Começaram em workshops, tedtalks e em átrios de hotel.
Com o sonho de vender um produto que os dispense do trabalho duro, sujo ou repetitivo.
Uns derivando da Psicologia desempregável, outros da praia e conchinhas no céu, como o Gustavo.
Umas frases sonantes, uns conceitos aparentemente complexos e acima de tudo uma linguagem corporal a condizer e congruência implacável, convencem os tolinhos que se deixam apanhar, com uma pinta de brilhantismo.
Com a lógica de café empresarial tuga, a legião de fanáticos tem-se multiplicado.

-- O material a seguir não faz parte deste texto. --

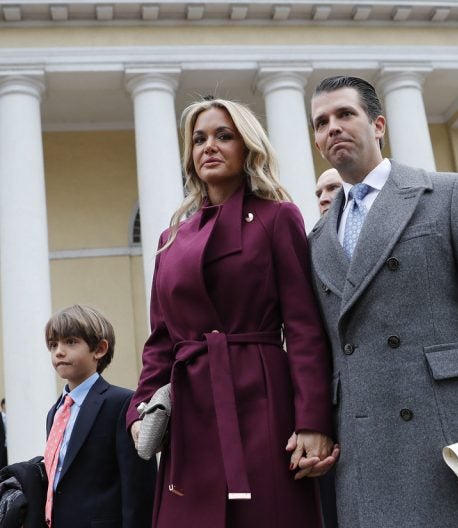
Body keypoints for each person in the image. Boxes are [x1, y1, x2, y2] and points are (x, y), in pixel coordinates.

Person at [307, 75, 458, 528]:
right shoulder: (318, 238)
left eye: (345, 114)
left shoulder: (448, 195)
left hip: (454, 437)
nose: (332, 128)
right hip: (365, 452)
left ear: (378, 124)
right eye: (321, 122)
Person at [127, 97, 337, 527]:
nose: (209, 146)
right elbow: (161, 342)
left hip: (263, 401)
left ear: (247, 149)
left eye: (224, 136)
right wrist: (140, 410)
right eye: (199, 139)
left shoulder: (278, 218)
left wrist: (312, 420)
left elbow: (303, 328)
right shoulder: (170, 238)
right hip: (190, 414)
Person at [44, 304, 156, 527]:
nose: (59, 351)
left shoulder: (123, 404)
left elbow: (139, 486)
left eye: (71, 341)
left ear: (99, 349)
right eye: (53, 344)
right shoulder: (55, 412)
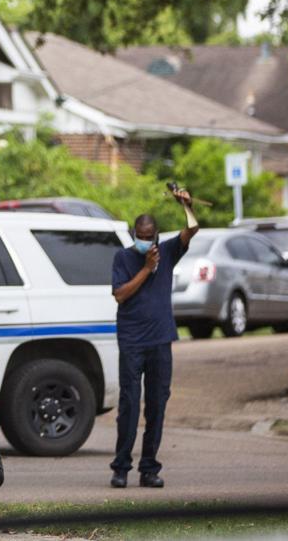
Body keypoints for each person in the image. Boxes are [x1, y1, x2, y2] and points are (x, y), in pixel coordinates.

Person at [109, 187, 197, 489]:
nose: (144, 240)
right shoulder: (123, 257)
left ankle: (149, 468)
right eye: (139, 235)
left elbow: (192, 228)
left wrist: (185, 204)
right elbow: (120, 295)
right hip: (132, 342)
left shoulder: (169, 252)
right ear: (135, 234)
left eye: (149, 235)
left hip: (161, 340)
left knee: (157, 405)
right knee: (129, 406)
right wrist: (147, 269)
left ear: (157, 234)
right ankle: (121, 467)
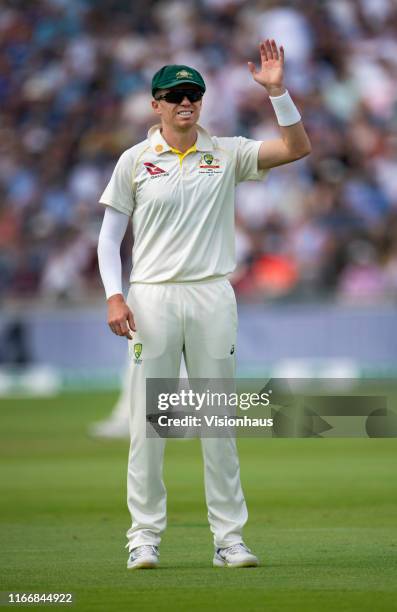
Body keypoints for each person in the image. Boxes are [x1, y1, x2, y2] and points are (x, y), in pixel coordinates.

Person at [97, 39, 311, 569]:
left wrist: (277, 92)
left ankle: (228, 540)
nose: (184, 102)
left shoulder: (228, 152)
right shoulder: (135, 161)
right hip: (153, 296)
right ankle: (143, 537)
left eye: (192, 94)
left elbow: (296, 148)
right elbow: (108, 238)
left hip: (213, 292)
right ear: (156, 104)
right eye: (174, 95)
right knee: (152, 424)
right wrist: (115, 295)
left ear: (202, 101)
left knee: (218, 421)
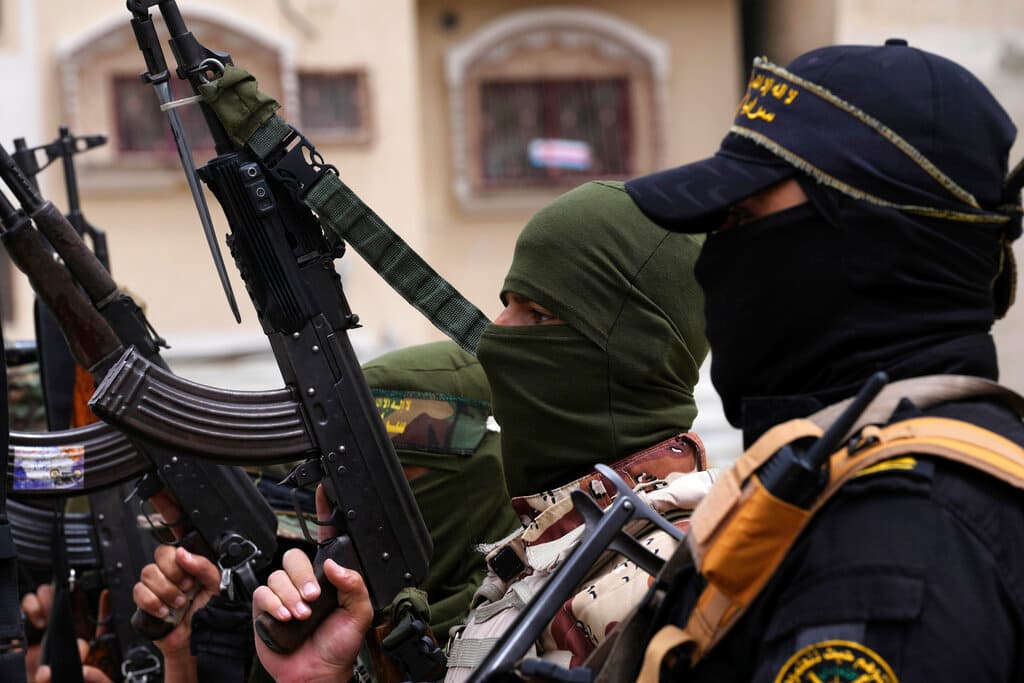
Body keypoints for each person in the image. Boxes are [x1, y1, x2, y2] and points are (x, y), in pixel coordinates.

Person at [616, 39, 1024, 681]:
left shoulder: (896, 533)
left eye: (742, 218)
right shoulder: (834, 480)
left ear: (873, 244)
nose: (713, 260)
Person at [252, 178, 713, 681]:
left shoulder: (665, 581)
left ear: (632, 355)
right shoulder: (546, 557)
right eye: (507, 303)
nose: (496, 335)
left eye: (538, 314)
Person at [131, 340, 522, 682]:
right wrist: (185, 656)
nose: (355, 497)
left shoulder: (526, 629)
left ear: (477, 481)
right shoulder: (330, 630)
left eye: (389, 475)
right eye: (344, 475)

Um imenso exército partilha agora o seu método ou a sua visão com outros de molde a todos podermos ter sucesso, e assim mudarmos o mundo com bolas de perlimpimpim.
É mágico. Muita bonito.
A religião é o ópio do povo, e acorremos aos anfiteatros ressacando pela próxima dose de motivação que nos volte a dar esperança. Pelo menos até a realidade a contrariar ou o seu efeito desaparecer como o rasto de navio em radar.
j)
Com a nossa autoestima tão em baixo, obtemos ajuda dos telejornais, ou outro lixo televisivo, bombardeados com campanhas de solidariedade, exemplos de portugueses bem sucedidos lá fora, com imagens de crianças repetidas até à exaustão, de forma a evocar rapidamente o sentimento, e na ressaca do mesmo o conforto de sentirmos as emoções correctas.
Parece (mas não é) que vivemos num mundo de merda, e que a própria comunicação social oscila entre a denúncia pornográfica e a palestra motivacional.
Português de sucesso?
Qual o critério de 'sucesso'?
É algum motivo de espanto haver portugueses em elevado nível de 'conseguimento'?
Precisamos mesmo destes exemplos para acreditar que somos 'bons'?
Parolice adorável.
Como num jantar de maratonistas um se levantasse e andasse para mostrar aos outros que sabe caminhar.
A dose de autocomprazimento por sentir o que é expectável, inunda os jornais de gastronomia e doenças raras, com campanhas de solidariedade, casos de vidas difíceis, não por real interesse mas para que nos cafés à hora de almoço se possa ter pena em massa, e obter o tal autocomprazimento por sermos tão bonzinhos.
O alvo da ajuda, não é senão o meio para o nosso fim, a dose de superioridade moral, pagando a má fé com umas caridadezinhas em forma de esmolas, que são as provas concretas do esforço para mostrar aos amigos.
E assim confirmar o nosso mundo de pompom, idealizado nas fantasias motivacionais.
As esmolas são as provas concretas do esforço dos indivíduos no tango da má fé dançando sós no baile apinhado.
Tal como a criança, o carente não vale por si, é só mais um objecto de consumo.
A cruz perdeu o sagrado e ganhou o mundano.
Da coisa de deus passou o crente a ser a coisa sua, encantado por uma suposta liberdade decorrente por ter deixado de ser gente e ter continuado a ser coisa.